■ SELECTED PASSAGE ■
=-=-=

Tuesday, 8 March 2011

Invisible trouble

Perhaps you never encountered this. Happened to me once before and today I managed to fix it.
We use CodeIgniter PHP Framework as main tool in our work on this particular project. Me and my co-workers are developing rather huge website.

I am not going to write it's url here, because it is not fully online yet and I would be embarrassed to let you see all it's flaws ;-)  

The main page (home), on it's top, started to display some error messages like "Headers already sent ... blah, blah" and mentioned Session.php library.

I know that it like happens if one would print or echo something in the same method containing the PHP header() function later.

But there was not supposed to be any header() statements on that page/method.

I googled up some tips about it. The most significant advice was that there are some space characters outside of opening or closing PHP tags in a controller.

Notepad++ did not show any spaces there. Nor did the regular Notepad show anything.

This is a kind of thing that makes my self esteem disappear, in seconds :-/ Don't know when or if I am going to fix it or when.

Then I remembered to try again but using GVim. I was not surprised to see some one or two strange characters on the beginning of controller file, because it was the only logical cause for this error.

It also proved to me that I should use GVim as a main editor.

Why this happened? I suppose that is because different text editors open, save and close files in a non consistent manner, or do it in a different way.

=-=-=

■ RAW DATA ■
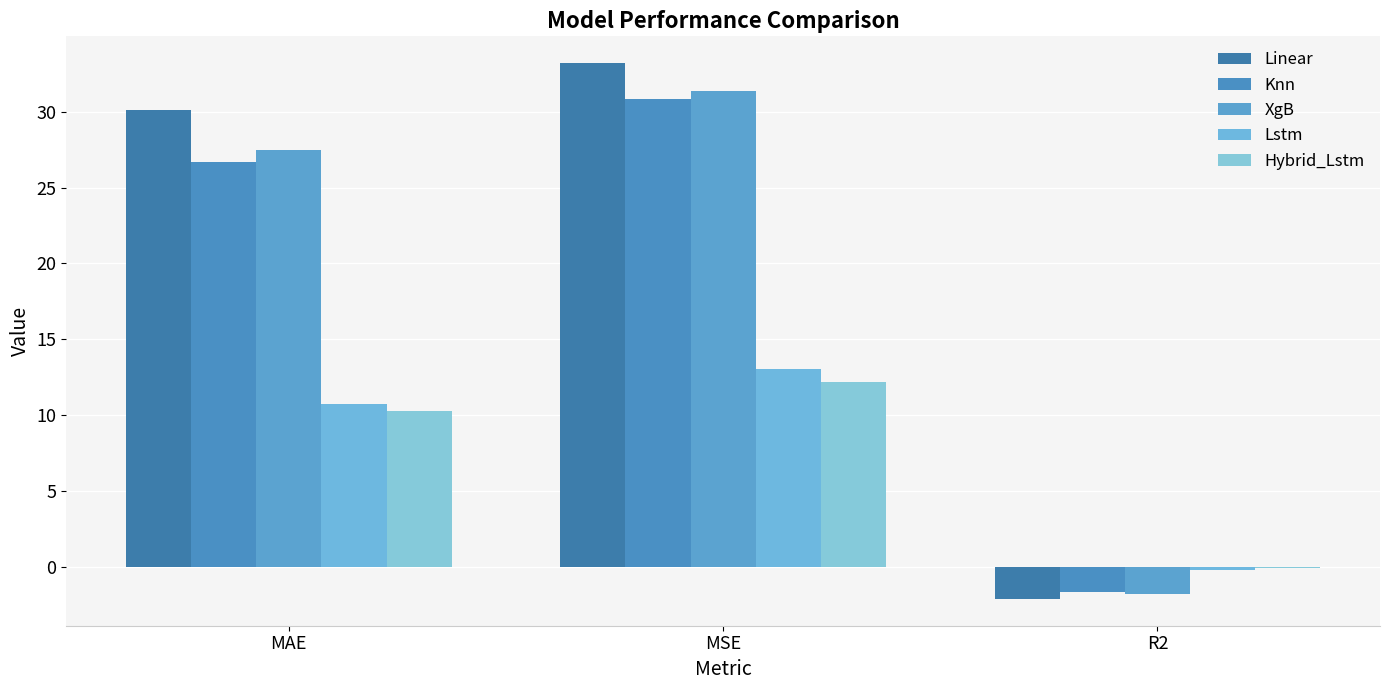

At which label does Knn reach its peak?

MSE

=-=-=

■ WHAT THIS EXERCISE ASKS ■
1 – In the post about the "Headers already sent" error, swap "controller" for "view" and give the passage again. Begin at the words "I googled up" and stop after "in a controller.".
2 – Using the post about the "Headers already sent" error, say yes or no to each statement and quote the deciding words. (a) The project is built with the CodeIgniter PHP Framework. (b) Notepad++ revealed the stray spaces in the controller. (c) The writer gives the website's url.

■ SOLUTION SET ■
1 –
I googled up some tips about it. The most significant advice was that there are some space characters outside of opening or closing PHP tags in a view.

2 –
(a) Yes: "We use CodeIgniter PHP Framework as main tool in our work on this particular project."
(b) No: "Notepad++ did not show any spaces there."
(c) No: "I am not going to write it's url here"